*Work request:* Print out the material below word for word, starting at the line that contains "có nhiều sao Đại Hung." and continuing through to the end of the material.

*Provided data:*

>>>

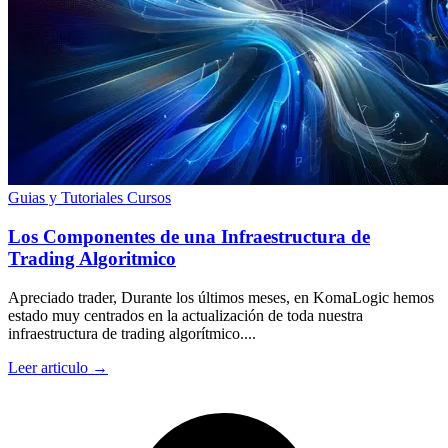
Guias y Tutoriales
Cursos
Los Componentes de una Infraestructura de
Trading Algoritmico
Apreciado trader, Durante los últimos meses, en KomaLogic hemos
estado muy centrados en la actualización de toda nuestra
infraestructura de trading algorítmico....
Leer articulo →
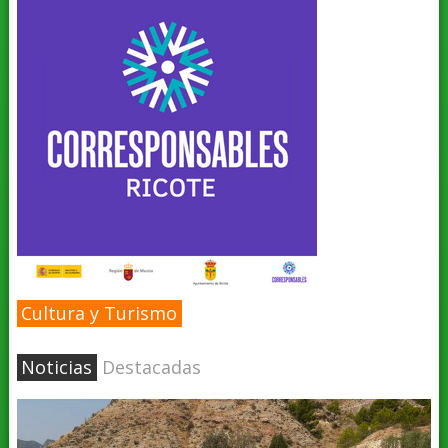
Cultura y Turismo
Noticias
Destacadas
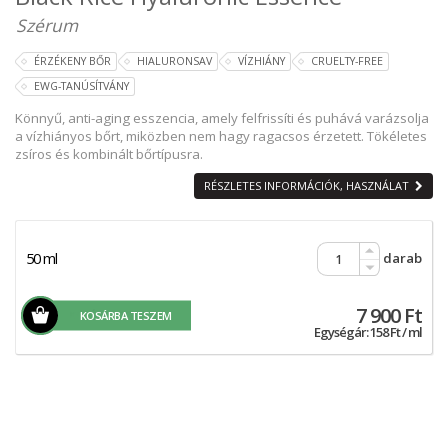
Szérum
ÉRZÉKENY BŐR
HIALURONSAV
VÍZHIÁNY
CRUELTY-FREE
EWG-TANÚSÍTVÁNY
Könnyű, anti-aging esszencia, amely felfrissíti és puhává varázsolja
a vízhiányos bőrt, miközben nem hagy ragacsos érzetett. Tökéletes
zsíros és kombinált bőrtípusra.
RÉSZLETES INFORMÁCIÓK, HASZNÁLAT
50 ml
darab
7 900 Ft
KOSÁRBA TESZEM
Egységár: 158 Ft / ml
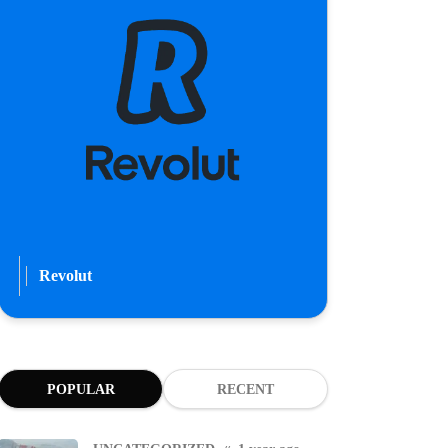
Revolut
POPULAR
RECENT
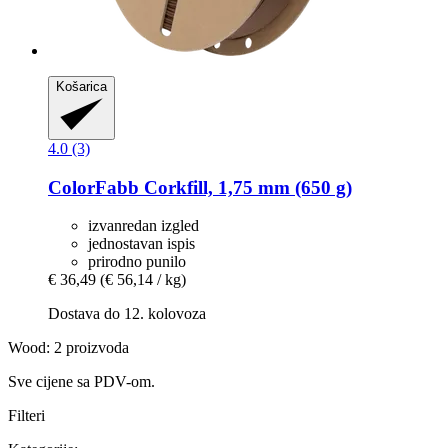
Košarica
4.0 (3)
ColorFabb
Corkfill, 1,75 mm (650 g)
izvanredan izgled
jednostavan ispis
prirodno punilo
€ 36,49
(€ 56,14 / kg)
Dostava do 12. kolovoza
Wood: 2 proizvoda
Sve cijene sa PDV-om.
Filteri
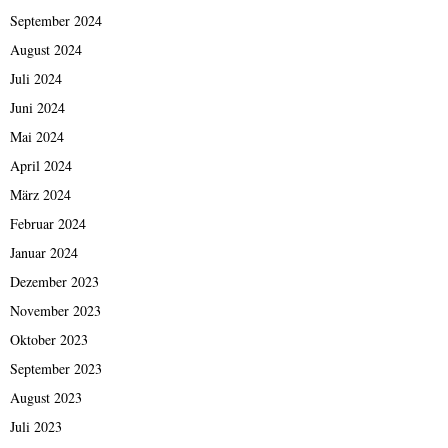
September 2024
August 2024
Juli 2024
Juni 2024
Mai 2024
April 2024
März 2024
Februar 2024
Januar 2024
Dezember 2023
November 2023
Oktober 2023
September 2023
August 2023
Juli 2023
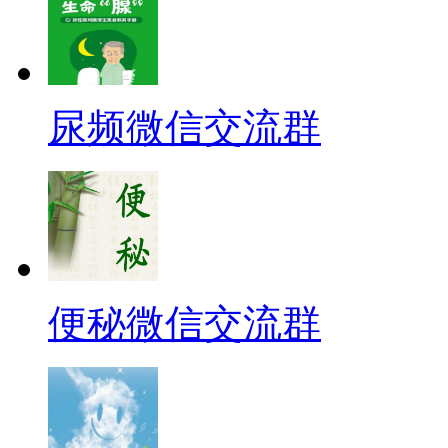
尿频微信交流群
便秘微信交流群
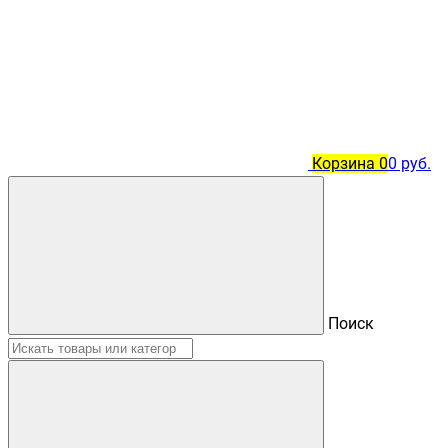
Корзина
0
0 руб.
Поиск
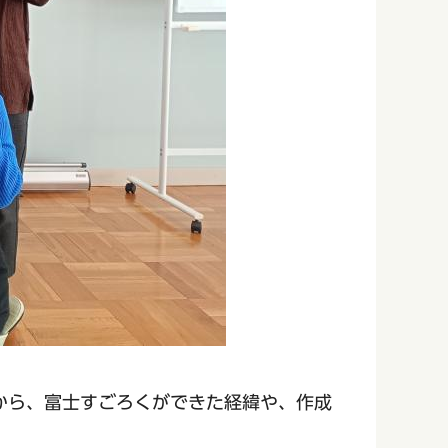
から、富士すごろくができた経緯や、作成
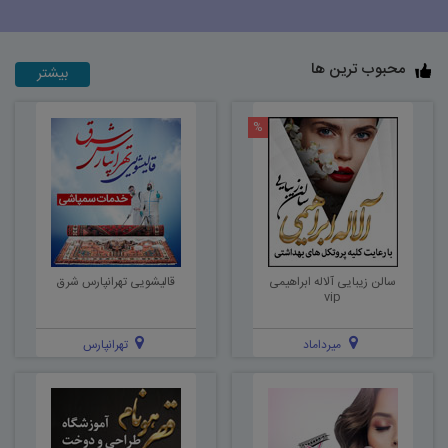
محبوب ترین ها
بیشتر
%
سالن زیبایی آلاله ابراهیمی
قالیشویی تهرانپارس شرق
vip
میرداماد
تهرانپارس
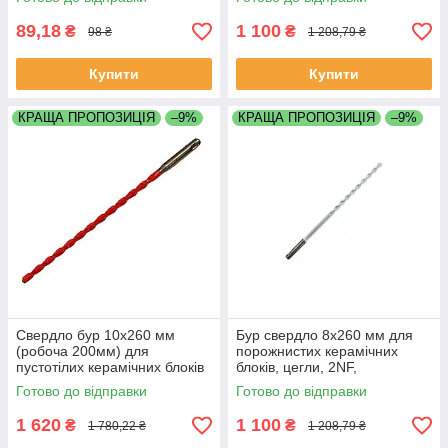
керамкомфорт
89,18
1 100
₴
₴
98 ₴
1 208,79 ₴
Купити
Купити
КРАЩА ПРОПОЗИЦІЯ
–9%
КРАЩА ПРОПОЗИЦІЯ
–9%
Свердло бур 10х260 мм
Бур свердло 8х260 мм для
(робоча 200мм) для
порожнистих керамічних
пустотілих керамічних блоків
блоків, цегли, 2NF,
цегли 2NF Кератерм
керамзитобетону,
Готово до відправки
Готово до відправки
Поротерм газобетону EJOT
керамкомфорт
Universalbohner
1 620
1 100
₴
₴
1 780,22 ₴
1 208,79 ₴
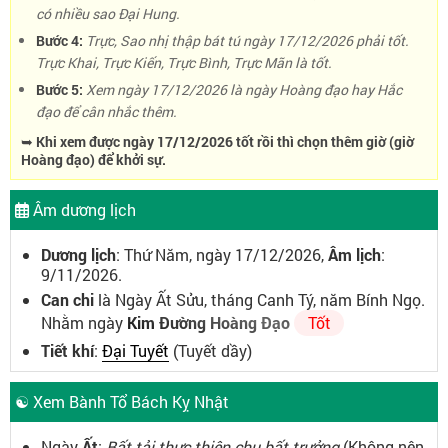
có nhiều sao Đại Hung.
Bước 4:
Trực, Sao nhị thập bát tú ngày 17/12/2026 phải tốt.
Trực Khai, Trực Kiến, Trực Bình, Trực Mãn là tốt.
Bước 5:
Xem ngày 17/12/2026 là ngày Hoàng đạo hay Hắc
đạo để cân nhắc thêm.
➥ Khi xem được ngày 17/12/2026 tốt rồi thì chọn thêm giờ (giờ
Hoàng đạo) để khởi sự.
Âm dương lịch
Dương lịch
: Thứ Năm, ngày 17/12/2026,
Âm lịch
:
9/11/2026.
Can chi
là Ngày Ất Sửu, tháng Canh Tý, năm Bính Ngọ.
Nhằm ngày
Kim Đường Hoàng Đạo
Tốt
Tiết khí
:
Đại Tuyết
(Tuyết dầy)
☯ Xem Bành Tổ Bách Kỵ Nhật
Ngày
Ất
:
Bất tải thực thiên chu bất trưởng
(Không nên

<<<

*Output:*
có nhiều sao Đại Hung.
Bước 4:
Trực, Sao nhị thập bát tú ngày 17/12/2026 phải tốt.
Trực Khai, Trực Kiến, Trực Bình, Trực Mãn là tốt.
Bước 5:
Xem ngày 17/12/2026 là ngày Hoàng đạo hay Hắc
đạo để cân nhắc thêm.
➥ Khi xem được ngày 17/12/2026 tốt rồi thì chọn thêm giờ (giờ
Hoàng đạo) để khởi sự.
Âm dương lịch
Dương lịch
: Thứ Năm, ngày 17/12/2026,
Âm lịch
:
9/11/2026.
Can chi
là Ngày Ất Sửu, tháng Canh Tý, năm Bính Ngọ.
Nhằm ngày
Kim Đường Hoàng Đạo
Tốt
Tiết khí
:
Đại Tuyết
(Tuyết dầy)
☯ Xem Bành Tổ Bách Kỵ Nhật
Ngày
Ất
:
Bất tải thực thiên chu bất trưởng
(Không nên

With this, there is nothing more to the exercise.